[llvm-dev] [RFC] Thoughts on a bitcode symbol table

Fri May 27 08:48:36 PDT 2016

This is about https://llvm.org/bugs/show_bug.cgi?id=27551.

Currently there is no easy way to get symbol information out of
bitcode files. One has to read the module and mangle the names. This
has a few problem

* During lto we have to create the Module earlier.
* There is no convenient spot to store flags/summary.
* Simpler tools like llvm-nm have massive dependencies because Object
depends on MC to find asm defined symbols.

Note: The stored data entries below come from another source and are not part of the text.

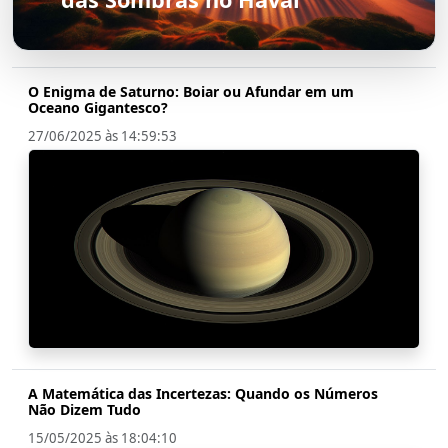
O Enigma de Saturno: Boiar ou Afundar em um
Oceano Gigantesco?
27/06/2025 às 14:59:53
A Matemática das Incertezas: Quando os Números
Não Dizem Tudo
15/05/2025 às 18:04:10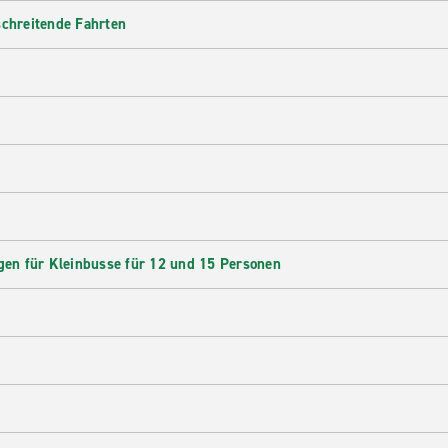
schreitende Fahrten
en für Kleinbusse für 12 und 15 Personen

To fix this I think we need a symbol table. The desired properties are

* Include the *final* name of symbols (_foo, not foo).
* Not be compressed so that be can keep StringRefs to the names.
* Be easy to parse without a LLVMContext.
* Include names created by inline assembly.
* Include other information a linker or nm would want: linkage,
visbility, comdat

The first question is: where should we store it? Some options I thought about:

* Use the existing support for putting bitcode in a section of a
native file and use the file's symbol table.
* Use a custom wrapper over the .bc
* Encode it with records/blocks in the .bc

The first option would be a bit annoying as we are sure to want to
represent more than the native files have. It is also a bit odd for
cross compiling. Do we create a MachO when the bitcode is for darwin
and an ELF when it is for Linux? It would also mean that llvm-as would
depend on a library to create these files.

The second option is tempting for parsing simplicity, but introduces
duplication as the names for regular global values would be stored
twice (once mangled, once not). The symbol table would also use a
string table, which is a concept I think would improve the .bc format.

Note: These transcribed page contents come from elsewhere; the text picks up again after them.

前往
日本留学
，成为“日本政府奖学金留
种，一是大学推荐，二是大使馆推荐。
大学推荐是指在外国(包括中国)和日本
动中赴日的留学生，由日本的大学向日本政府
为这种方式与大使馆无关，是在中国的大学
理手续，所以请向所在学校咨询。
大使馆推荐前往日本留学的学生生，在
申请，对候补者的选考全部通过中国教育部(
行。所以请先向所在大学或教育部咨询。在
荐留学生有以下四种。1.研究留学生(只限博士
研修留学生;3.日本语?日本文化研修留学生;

So my current preference is for the last one. Encode the symbol table
in the .bc. This means that lib/Object will depend on BitReader, but
not more than that.

The next issue is what to do with .ll files. One option is to change
nothing and have llvm-as parse module level inline asm to crete symbol
entries. That would work, but sounds odd. I think we need directives
in the .ll so that symbols created or used by inline asm can be
declared.

Yet another issue is how to handle a string table in .bc. The problem
is not with the format, it is with StreamingMemoryObject. We have to
keep the string table alive while the rest of the file is read, and
the StreamingMemoryObject can reallocate the buffer.

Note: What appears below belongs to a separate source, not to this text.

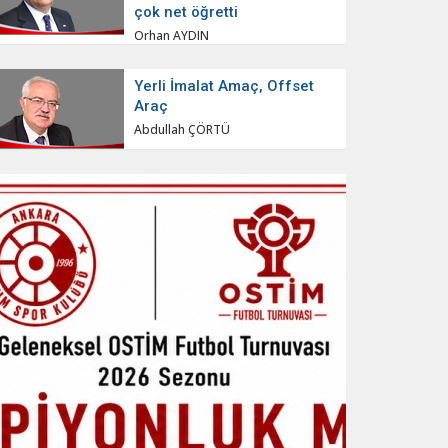
çok net öğretti
Orhan AYDIN
Yerli İmalat Amaç, Offset
Araç
Abdullah ÇÖRTÜ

I can think of two solutions

* Drop it. The one known user is PNaCl and it is moving to subzero, so
it is not clear if this is still needed.

* Change the representation so that each read is required to be
contiguous and not be freed. It would basically store a vector of
std::pair<offset, char*> and we would make sure the string table is
read as a blob in a single read.

With all that sorted, I think the representation can be fairly simple:

* a top level record stores the string table as a single blob. This
can be used for any string in the .bc, not just the symbol table.
* a sub block contains the symbol table with one record per symbol. It
would include an offset in the string table, the name size, the
linkage, etc. Being a record makes it easy to extend.

Cheers,
Rafael